Maintenance of Public Sidewalks
In 2012, our Legislature passed a law that made municipal governments responsible for the maintenance of sidewalks running next to a city, county, or state road. Neither the state nor the county government has any responsibility to maintain sidewalks that run adjacent to a road it is otherwise responsible for. Only the municipal government (the city or township, for example) owes the public a duty to maintain sidewalks.
This obligation to maintain the sidewalks is very limited.
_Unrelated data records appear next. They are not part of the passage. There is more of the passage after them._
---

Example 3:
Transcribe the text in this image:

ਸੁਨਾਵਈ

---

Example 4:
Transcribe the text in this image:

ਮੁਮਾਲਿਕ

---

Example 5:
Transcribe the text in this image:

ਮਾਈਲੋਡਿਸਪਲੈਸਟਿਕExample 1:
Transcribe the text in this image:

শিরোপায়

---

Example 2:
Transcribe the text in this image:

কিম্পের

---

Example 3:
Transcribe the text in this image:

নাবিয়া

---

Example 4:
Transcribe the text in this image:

The following restrictions apply to any claim that a poorly-maintained sidewalk caused injury to someone using that sidewalk:
- The government is not responsible for any failure to maintain a sidewalk unless the injured person proves that the government knew for at least 30 days before the injury that the sidewalk was defective or proves that the government should have known of the defect;
- In any claim for injury, the government is presumed to have acted appropriately and the injured party must prove that the defect was either of the following:
- A “vertical discontinuity” greater than 2 inches (in other words, the sidewalk is raised by 2 inches or more than surrounding areas), or
- Another dangerous condition which is not a vertical discontinuity
Even if an injured person can prove these matters, the municipality can also claim that the defect was open and obvious to a casual observer and escape responsibility for any defect. In reality, it is extremely difficult to hold the government responsible for this type of negligence.
Government Motor Vehicle Exception
If someone is negligently operating a government-owned motor vehicle and you sustain an injury as a result, you may be able to recover damages. But this rule is separate and apart from the normal rules which govern automobile negligence in Michigan. For instance, while Michigan law generally allows you to recover for injuries suffered during the operation, use, or maintenance of a motor vehicle, in the context of a government-owned vehicle you may only sue based on the operation of the vehicle.
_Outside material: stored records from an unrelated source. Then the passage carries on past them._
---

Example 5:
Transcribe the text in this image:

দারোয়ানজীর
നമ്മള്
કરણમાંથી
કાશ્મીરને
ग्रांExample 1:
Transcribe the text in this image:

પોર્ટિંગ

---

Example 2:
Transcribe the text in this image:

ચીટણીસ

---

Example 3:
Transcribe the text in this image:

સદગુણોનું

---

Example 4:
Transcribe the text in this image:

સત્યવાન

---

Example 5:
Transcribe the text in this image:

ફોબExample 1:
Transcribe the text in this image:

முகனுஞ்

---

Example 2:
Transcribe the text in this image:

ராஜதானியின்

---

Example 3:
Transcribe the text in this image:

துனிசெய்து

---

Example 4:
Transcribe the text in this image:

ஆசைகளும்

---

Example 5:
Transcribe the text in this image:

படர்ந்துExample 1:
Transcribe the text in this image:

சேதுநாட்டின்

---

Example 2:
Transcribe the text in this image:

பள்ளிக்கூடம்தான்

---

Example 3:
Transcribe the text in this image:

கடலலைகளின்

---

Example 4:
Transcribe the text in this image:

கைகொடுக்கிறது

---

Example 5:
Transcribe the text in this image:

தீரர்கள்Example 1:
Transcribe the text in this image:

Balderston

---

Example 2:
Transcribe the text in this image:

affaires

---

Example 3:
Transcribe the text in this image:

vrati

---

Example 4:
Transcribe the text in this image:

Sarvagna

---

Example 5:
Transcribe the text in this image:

In addition, any injuries which arise out of the “operation” of a government-owned vehicle are subject to the threshold requirements of the No-Fault Act, meaning that an injured person must demonstrate serious impairment of a bodily function, permanent serious disfigurement, or death in order to bring even a limited claim.
An important thing to note about the exception of government-owned vehicles in regard to immunity is that the governmental immunity statute provides no definition of “motor vehicle.” And our Supreme Court has held a simple adoption of the definition from the Michigan Vehicle Code is incorrect. See Stanton v Battle Creek, 466 Mich 611, 616 (2002). Rather, the high Court has held that a motor vehicle, for purposes of governmental immunity, is “an automobile, truck, bus, or similar motor-driven conveyance.” Id. at 618.
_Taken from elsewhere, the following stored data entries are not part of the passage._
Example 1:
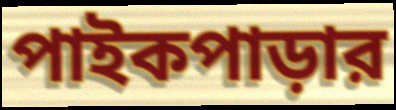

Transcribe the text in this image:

পাইকপাড়ার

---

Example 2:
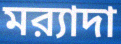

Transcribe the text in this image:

মর‍্যাদা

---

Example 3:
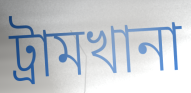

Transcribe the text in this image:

ট্রামখানা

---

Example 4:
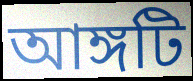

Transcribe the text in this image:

আঙ্গটি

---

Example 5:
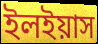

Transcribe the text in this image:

ইলইয়াসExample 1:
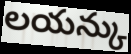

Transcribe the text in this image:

లయన్కు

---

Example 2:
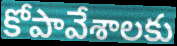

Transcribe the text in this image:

కోపావేశాలకు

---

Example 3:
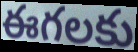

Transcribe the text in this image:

ఈగలకు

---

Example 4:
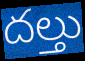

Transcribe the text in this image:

దల్తు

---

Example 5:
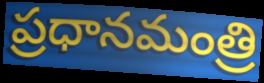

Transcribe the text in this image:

ప్రధానమంత్రి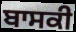
ਬਾਸਕੀ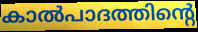
കാൽപാദത്തിന്റെ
In 2020, the Court of Appeals ventured into the territory of government-owned snowmobiles. West v Dept of Nat. Res, 333 Mich App 186 (2020). West addressed whether a snowmobile was a “motor vehicle” for purposes of MCL 691.1405. The West Court answered in the affirmative, meaning that victims of government-owned and negligently operated snowmobiles can purse tort claims against the government. Earlier this year, the Michigan Supreme Court denied leave to appeal. West v Dept of Nat. Res, No. 161948, 2022 WL 266072, at *1 (January 28, 2022), thereby leaving the Court of Appeals’ published decision in place.